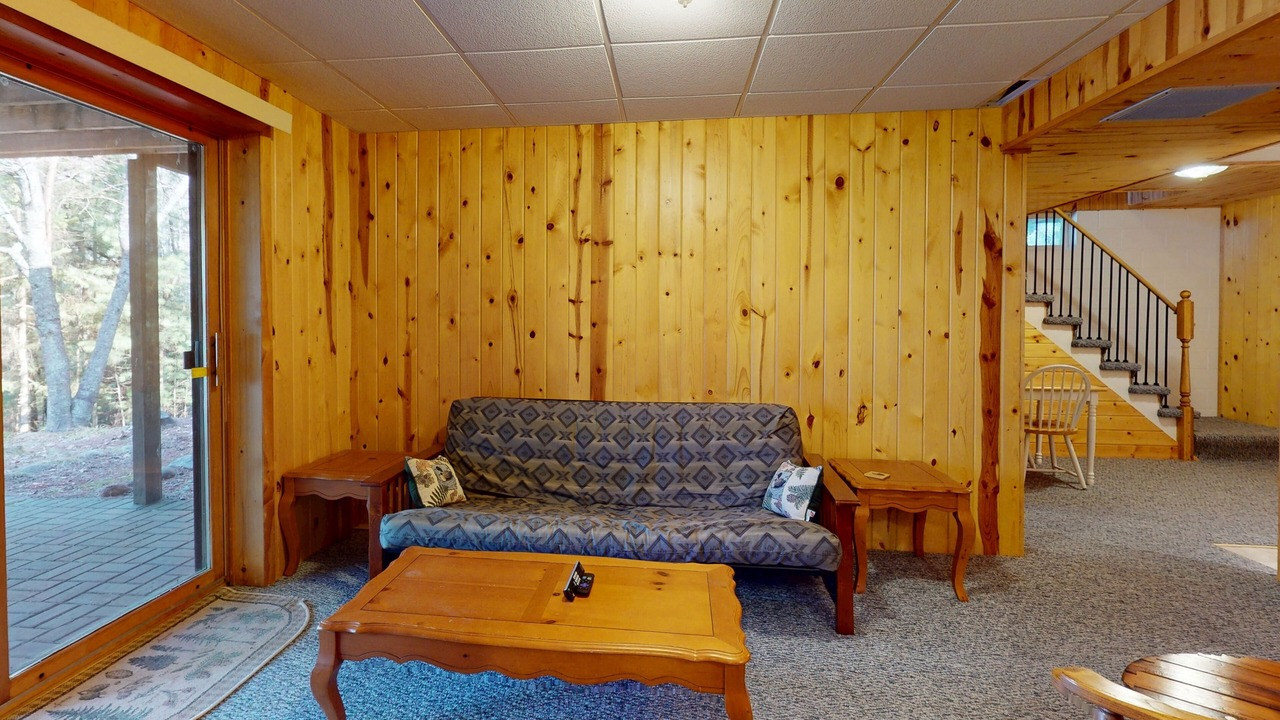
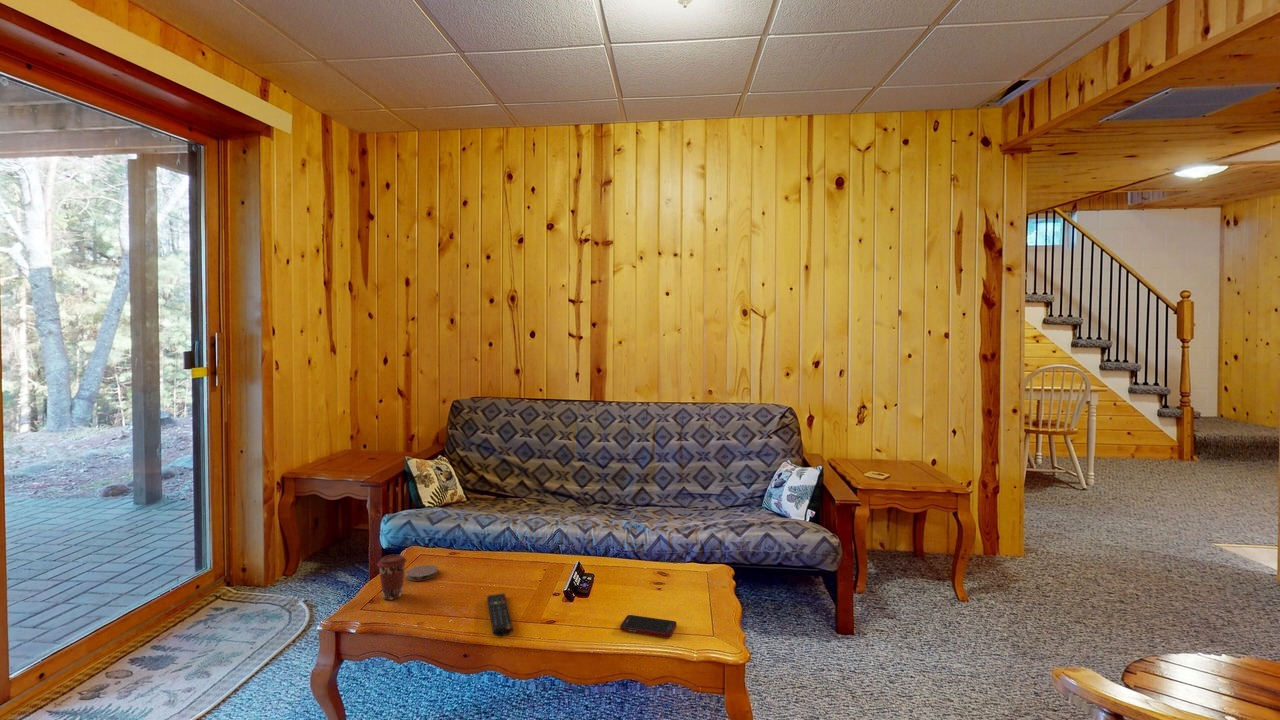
+ remote control [486,592,514,637]
+ coaster [406,564,439,582]
+ cell phone [619,614,678,638]
+ coffee cup [376,553,408,601]
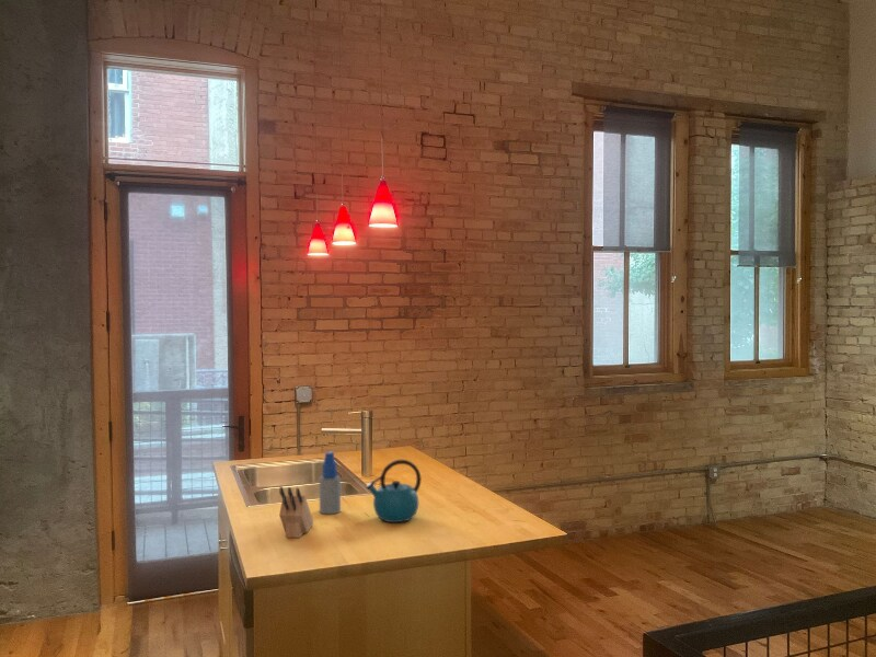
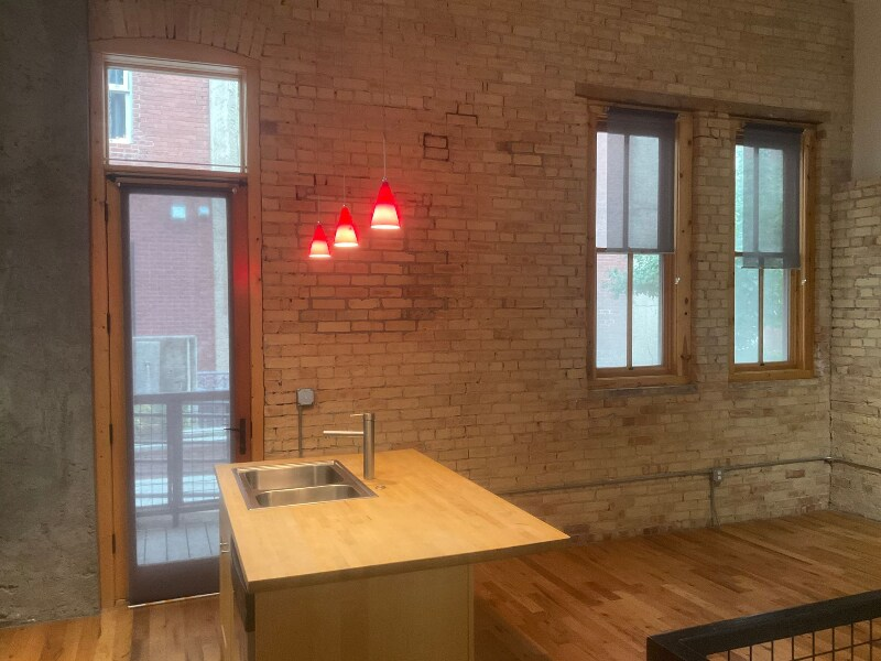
- spray bottle [318,450,342,516]
- knife block [278,486,314,539]
- kettle [365,459,423,523]
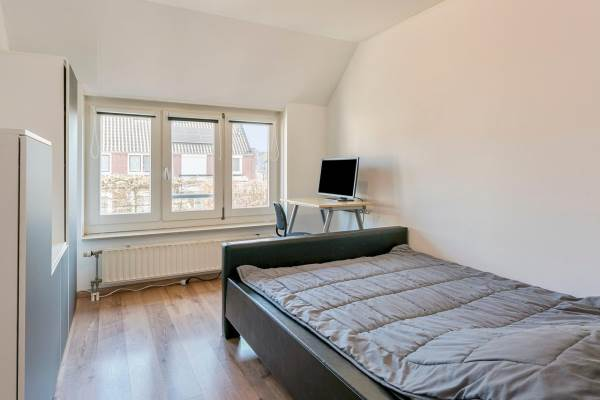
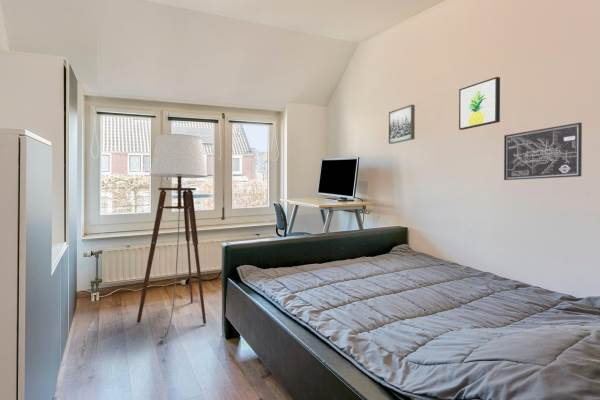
+ wall art [458,76,501,131]
+ wall art [503,122,583,181]
+ floor lamp [136,133,208,341]
+ wall art [388,103,416,145]
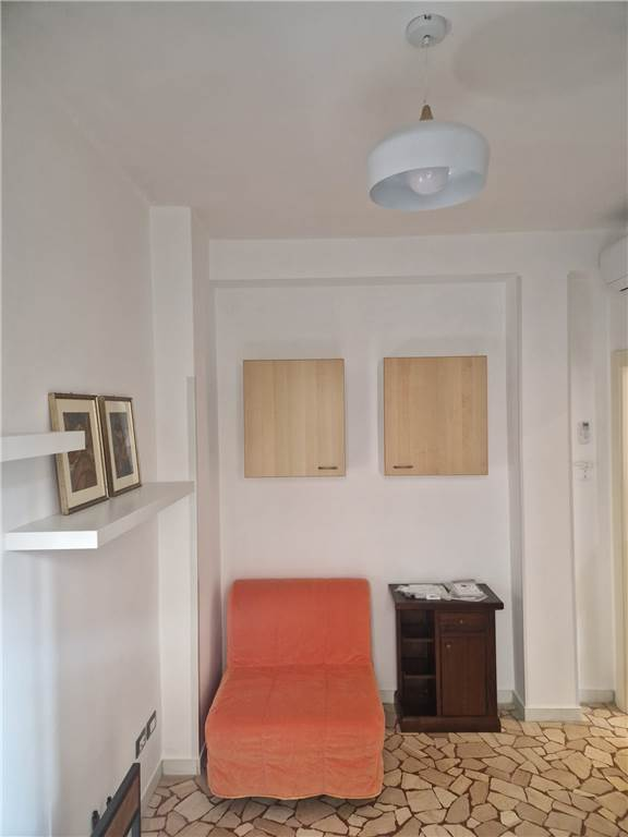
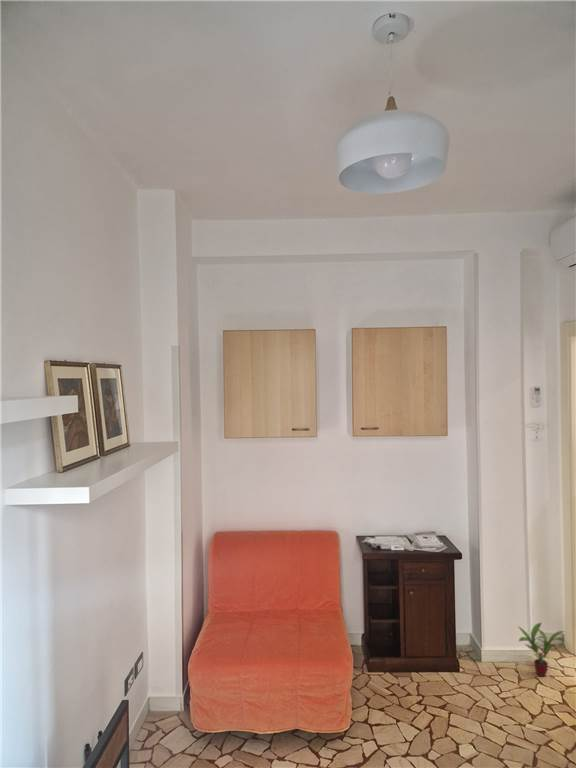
+ potted plant [518,622,565,677]
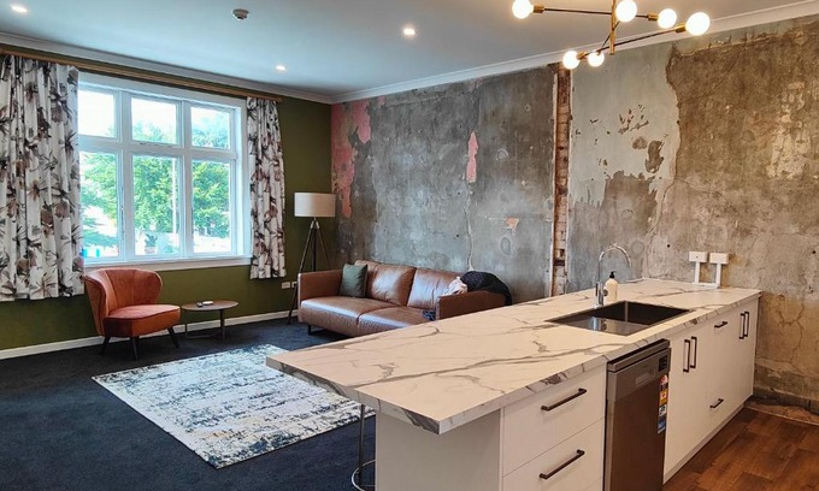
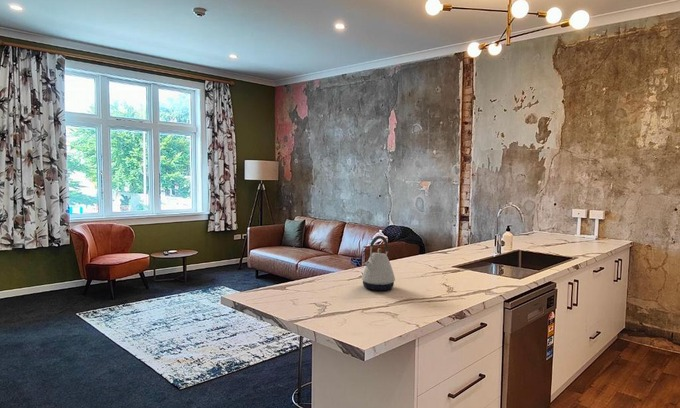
+ kettle [361,235,396,291]
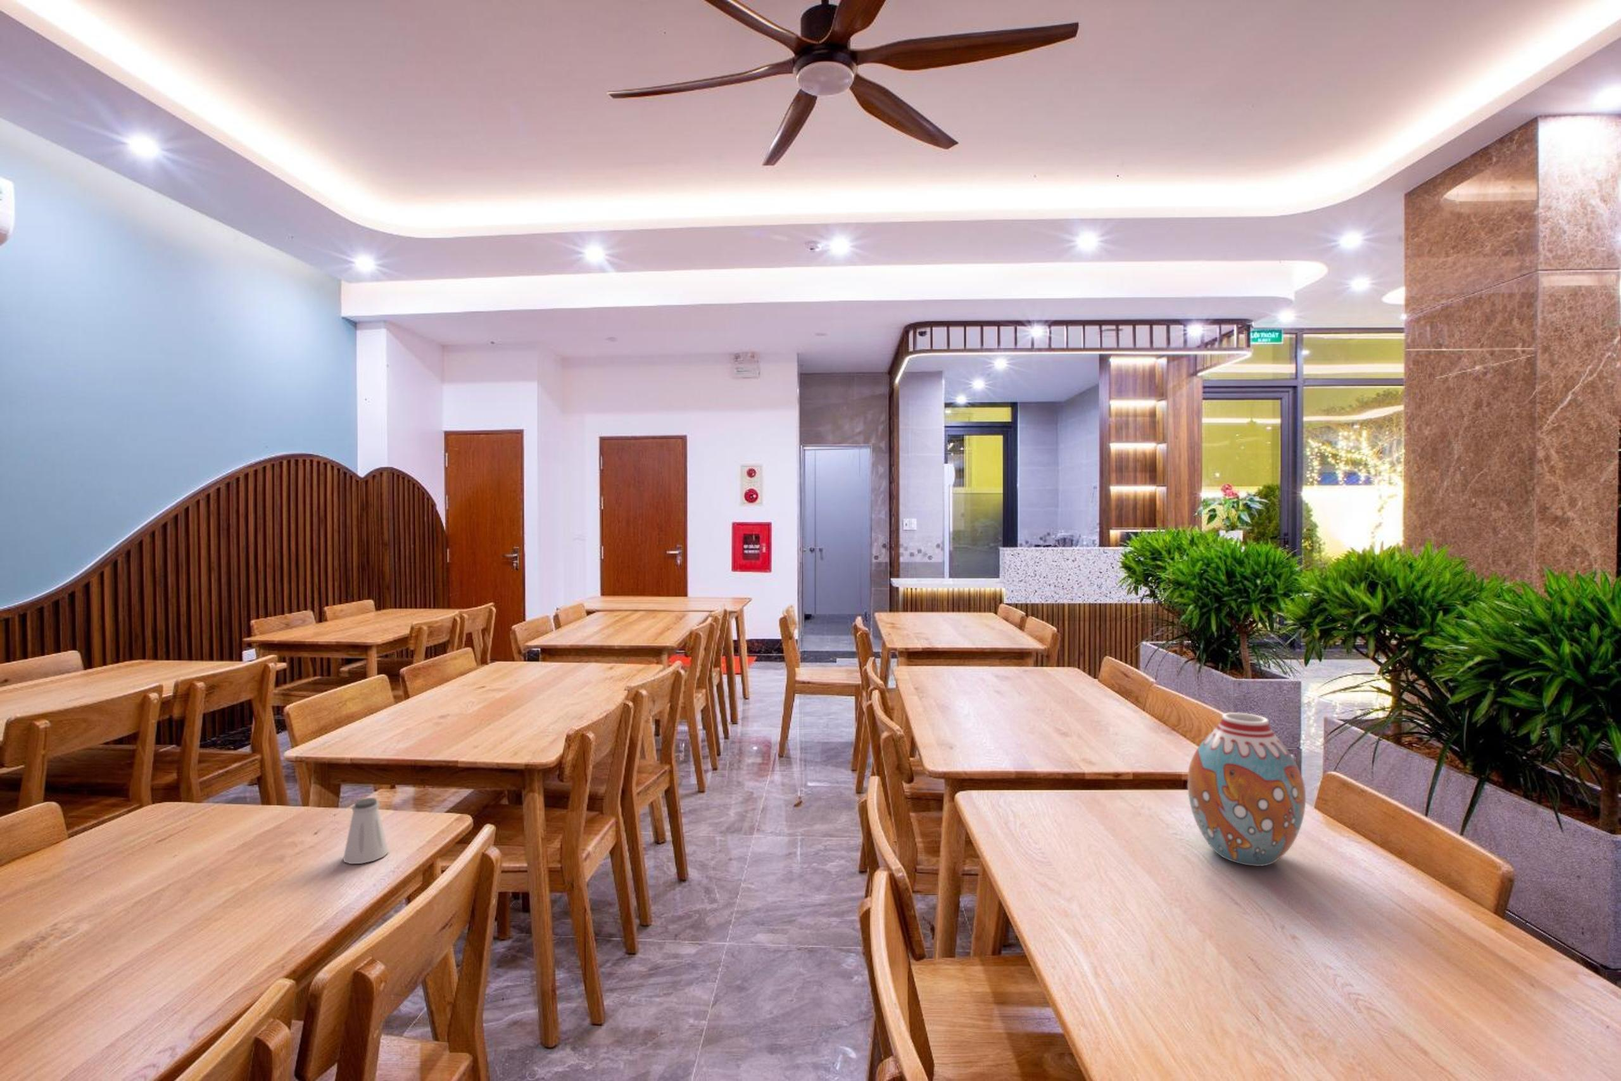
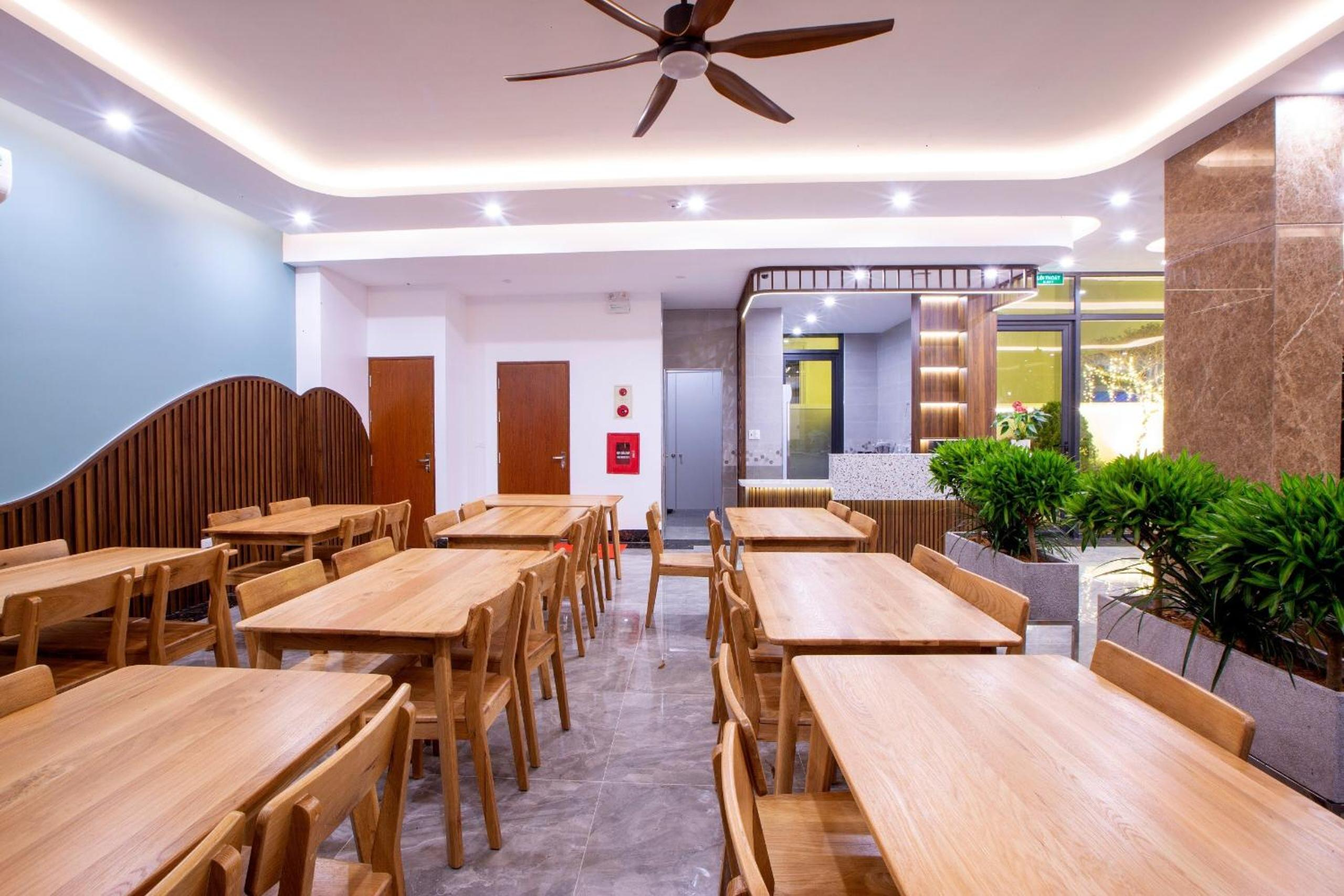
- saltshaker [343,797,390,864]
- vase [1187,712,1306,867]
:::
> **Aim of the task**
Leave out the pictures and reproduce the rest of the records exactly.

> **Output of the task**
+ remote control [486,592,514,637]
+ coaster [406,564,439,582]
+ cell phone [619,614,678,638]
+ coffee cup [376,553,408,601]
- spray bottle [318,450,342,516]
- knife block [278,486,314,539]
- kettle [365,459,423,523]
+ wall art [458,76,501,131]
+ wall art [503,122,583,181]
+ floor lamp [136,133,208,341]
+ wall art [388,103,416,145]
+ potted plant [518,622,565,677]
+ kettle [361,235,396,291]
- saltshaker [343,797,390,864]
- vase [1187,712,1306,867]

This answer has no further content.